*** Text section

This advice strikes me as patently insane.

Serious performance hacks often involve subtle interactions among different parts of the code. When that happens, properly documenting them requires explaining what's going on in a line of code, for every line of code, right next to that line of code. Just sticking a wall of text somewhere else entirely and leaving it up to your successor to go find it and figure out how the explanation cross-references with the code is not an adequate alternative.

2 comments

Likely to be using a workflow that uses `git blame` or equivalent to understand the context of code. The problem that is intended to fix is that comments don't stay in sync with the code they're commenting about. The problem it introduces is discoverability. You have to search to see where this code came from in order to understand it. That isn't going to happen unless you're disciplined. And we're all undisciplined at some point or the other.
I only find blame-type tools useful for discovering either recent context, or context of rarely-touched code. They typically only easily show you the most recent change to a line of code, though you can sometimes dig through older changes in a kind of per-line commit history. So older changes get more and more buried under an accretion of more recent ones. To find the commit message discussing a performance hack from 8 years ago, you'd have to wade through all the more recent commits that also touched those lines of code (refactoring, fixing unrelated bugs, fixing library bitrot, etc.). I'd rather that important context stay right there in the code, not get buried among hundreds or thousands of other commits.
I've worked on teams that emphasize commit logs as a place to keep significant information about the code.

This inevitably coincides with a "minimize change deltas" mentality to development because else the commit history gets confused. Continuous refactoring goes out the window and so does the soundness of your code base.

The code should speak for itself, period. It should be clear and sound before and after each transformation it undergoes. And there should be no limit to what kinds of transformations it undergoes.

******

#### Activity list:
**A)** According to the discussion on code comments, what problem is a workflow built on `git blame` intended to fix?
**B)** Write out the part of the discussion on code comments from "This inevitably coincides" to "your code base.", word for word.

*** Data to examine

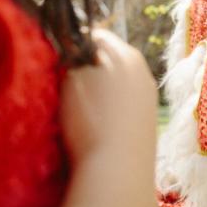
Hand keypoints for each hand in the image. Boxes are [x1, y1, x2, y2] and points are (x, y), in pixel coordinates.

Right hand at [59, 29, 157, 164]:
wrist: (117, 171)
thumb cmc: (90, 119)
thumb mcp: (71, 77)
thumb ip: (72, 56)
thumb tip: (71, 49)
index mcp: (127, 54)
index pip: (95, 35)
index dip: (72, 44)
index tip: (57, 60)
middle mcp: (143, 71)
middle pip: (108, 59)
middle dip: (86, 68)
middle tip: (64, 85)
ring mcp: (149, 98)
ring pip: (115, 84)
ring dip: (97, 91)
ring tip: (77, 112)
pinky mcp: (148, 122)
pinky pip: (122, 106)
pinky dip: (108, 112)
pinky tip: (94, 128)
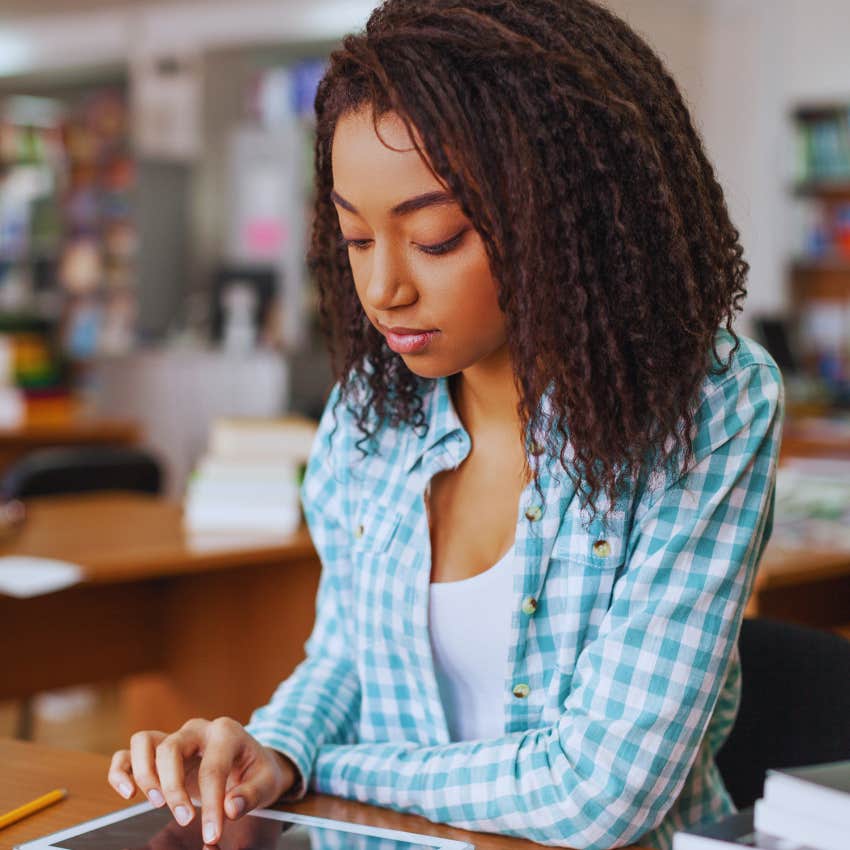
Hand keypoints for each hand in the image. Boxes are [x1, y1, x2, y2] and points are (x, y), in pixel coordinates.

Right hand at [108, 717, 297, 844]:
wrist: (249, 760)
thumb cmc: (256, 770)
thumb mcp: (267, 782)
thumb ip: (251, 795)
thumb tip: (231, 808)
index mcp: (226, 733)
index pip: (213, 768)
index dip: (211, 805)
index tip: (212, 834)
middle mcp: (197, 730)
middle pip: (171, 749)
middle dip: (174, 789)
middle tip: (185, 819)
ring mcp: (175, 736)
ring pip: (145, 741)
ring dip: (145, 775)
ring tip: (157, 804)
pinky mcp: (159, 750)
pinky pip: (129, 751)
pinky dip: (121, 769)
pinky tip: (127, 791)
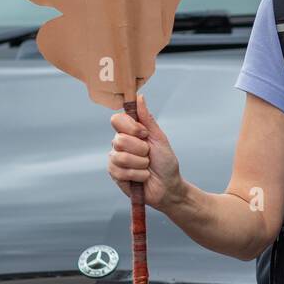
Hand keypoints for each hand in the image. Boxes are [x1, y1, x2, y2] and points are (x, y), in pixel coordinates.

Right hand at [107, 93, 184, 213]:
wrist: (168, 187)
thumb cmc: (165, 162)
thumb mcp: (159, 138)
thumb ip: (147, 119)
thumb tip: (139, 97)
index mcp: (129, 132)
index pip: (117, 120)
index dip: (130, 127)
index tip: (144, 134)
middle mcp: (119, 144)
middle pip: (119, 139)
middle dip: (140, 149)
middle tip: (148, 155)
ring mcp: (115, 160)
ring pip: (120, 156)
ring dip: (140, 164)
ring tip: (146, 168)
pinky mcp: (115, 175)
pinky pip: (120, 171)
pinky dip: (137, 175)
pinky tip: (142, 177)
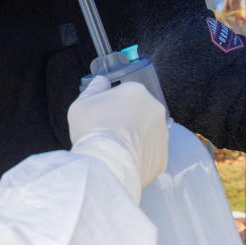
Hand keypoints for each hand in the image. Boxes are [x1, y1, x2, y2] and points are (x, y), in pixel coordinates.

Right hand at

******

#### Results in order:
**A)** It is intended to fix the problem that comments don't stay in sync with the code they're commenting about.

**B)**
This inevitably coincides with a "minimize change deltas" mentality to development because else the commit history gets confused. Continuous refactoring goes out the window and so does the soundness of your code base.